Mowing. How often?

The answer to the question, ‘How often should a lawn be mowed?’, I’m afraid is the same as the answer to the question ‘When should I wash my car?’. That answer is the answer you don’t want to hear. A little and often.

If you’re like me you’ll let your car get really filthy, which it does quite easily and quickly in the Cumbria rain. And in the winter that can mean your car does get absolutely filthy. Now, give yourselves a pat on the back if you’re like my neighbour. His car, sorry cars, are immaculately clean all year round. And getting a filthy dirty car clean is no easy matter. So here’s the answer to your nagging question about the lawn.

In late winter/early spring when it’s coming to the first cut of the season, first of all we make sure that the ground and grass are both dry. We set the lawnmower to a relatively high cut and aim to cut the lawn once a week until you know you’re properly into spring.

When it really is spring and through to summer we like to mow twice a week with the cutter dropped fairly low.

Should we be lucky enough to get a nice hot long summer (yea, right I hear you say) we cut the grass only once a week. If it gets to the point where the lawn starts to turn brown, there's a choice. You can let it go brown, trust me when it starts to rain again (say in June!) that brown will soon disappear and turn back to green again. If you must have it green, then by all means let us use the sprinkler, let’s be honest if Cumbria ever goes into drought mode we really do have problems and mowing the grass is the least of your worries! But to be serious we do need to heed any hosepipe restrictions or bans.But when did they last happen?


We sse a lawn fertiliser regularly to ensure a nice thick green lawn. And again, this being Cumbria, the good use of a good fertiliser will also help to prevent weeds and moss. As to which fertiliser? Sorry, you really do need to look at your individual lawn, the soil it’s growing on and the conditions as they exist.


We have two choices here: mechanical means and weed killers. Some of our customers hate to see the use of weedkiller, and some are more than happy to see the odd daisy or dandelion or other weed. If it gets more than that then we'll either probaly weed either by hand or using a weed grubber. We can also of course use a weed killer which can be quicker for us, but takes longer to see the effects.
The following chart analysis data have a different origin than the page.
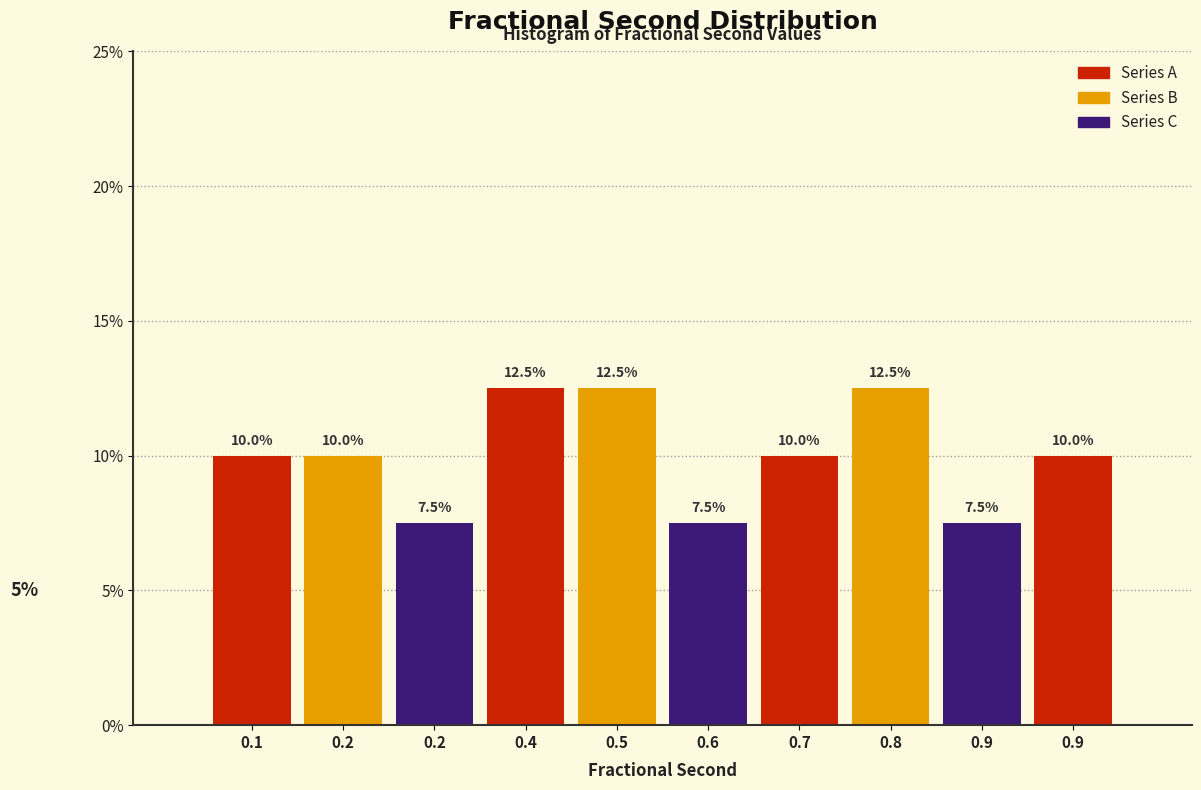

How many data points are less than 10?

3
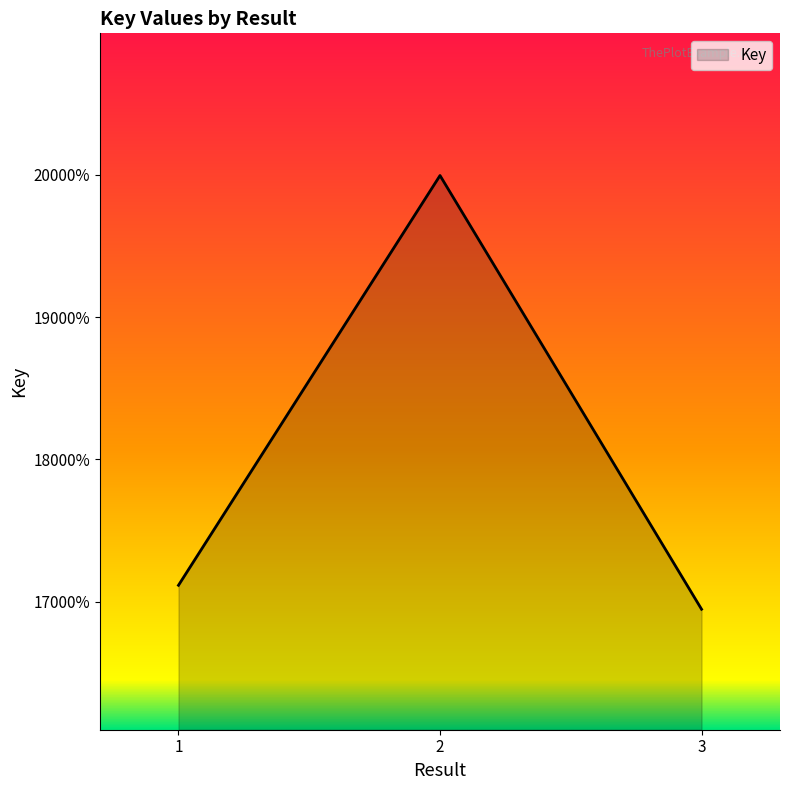

Does the chart display data point markers on the line(s)?

No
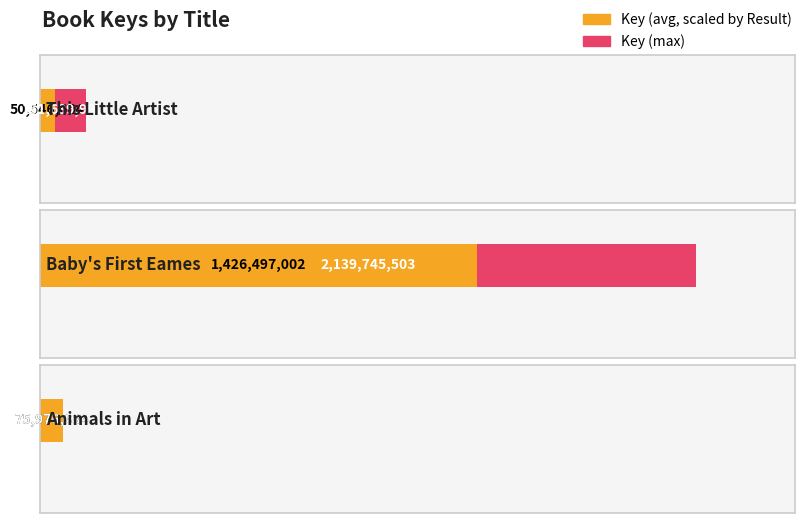

The chart shows a value of 3817733414 at Baby's First Eames. True or false?

False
Again personal preference plays a part here, some of our custommers insist on our using organic treatments others are happy for us to use chemical based ones.


There’s basically three kinds of problems, humps, dips and worn strips.


We carefully cut along three sides of a square using something like a half moon edging tool and fold the turf back. Then we carefully take out some of the extra soil and put it on a covering then flatten the remainder and lay the turf back over. After a few days you really shouldn’t be able to see the join, but if necessary we'll come back and put some soil around the cut and the grass will do the rest.


It’s basically the revers of humps! This time we make the cut again and pack in a bit more soil carefully ensuring that it’s flat. We then lay the turf back down. Again, if needs be. we sprinkle some soil round the cut and the grass will soon bridge the gap.

Worn strips

These are most likely to occur when you’ve regularly used the same route from one side of the lawn to the other. If it becomes a serioius problem we'll lay a path of some sort, either of stepping stones, or a gravel path.


Lawn edges can become a bit ragged for all sorts of reasons and how you repair edges may be decided by why they’re ragged!

At the start of the season we'll go round the lawn and trim the edge with a half moon edging tool and depending on the shape of your lawn we'll make sure we get a straight edge.

If you’ve been constantly standing on one part of the lawn edge and it's started to sink, or become muddy we'll carefully cut out the damaged area, re-seed and place a plank of wood temporarily along the damaged length. This will give the lawn chance to recover and when that’s happened we can take the plank away.

When we've finished mowing the grass we'll edge the lawn to cut off any long grass that's been missed.

If needs be we'll talk to you about the use of some type of lawn edging. This can be either strips of plastic, a small wooden fence or of course laying planks of wood down each edge. Whichever method is used will depend in part on what lies next to your lawn, the knid of effect you wish to achieve etc. Fitting it should be a straightforward matter for us.